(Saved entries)
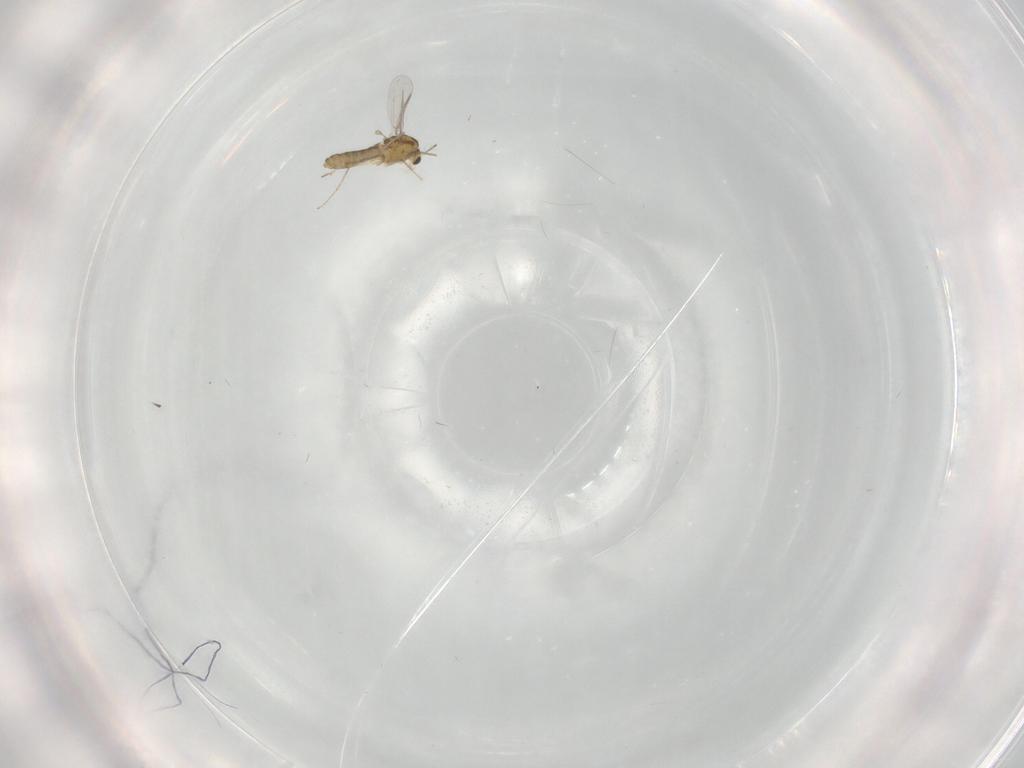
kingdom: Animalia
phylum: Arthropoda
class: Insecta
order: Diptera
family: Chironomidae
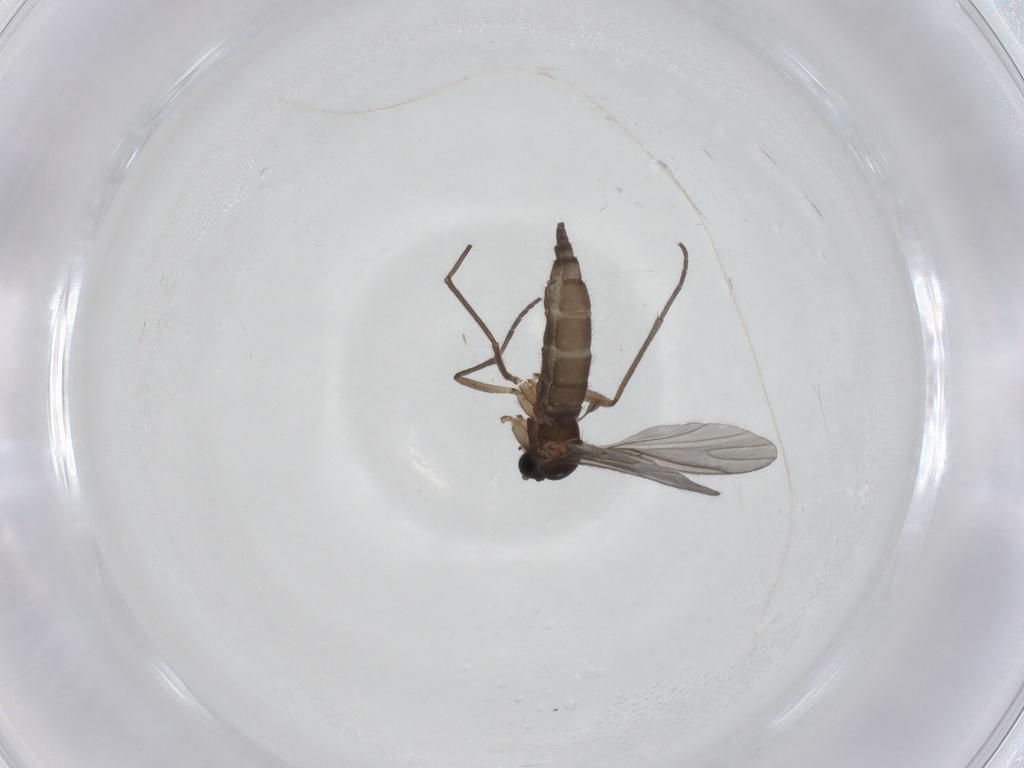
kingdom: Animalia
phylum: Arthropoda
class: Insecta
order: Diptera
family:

The request | Arrange the name lines from all the rows above as a numbered list, skipping any blank lines. Leave the pictures out of your answer.

The completed task |
1. kingdom: Animalia
2. phylum: Arthropoda
3. class: Insecta
4. order: Diptera
5. family: Chironomidae
6. kingdom: Animalia
7. phylum: Arthropoda
8. class: Insecta
9. order: Diptera
10. family:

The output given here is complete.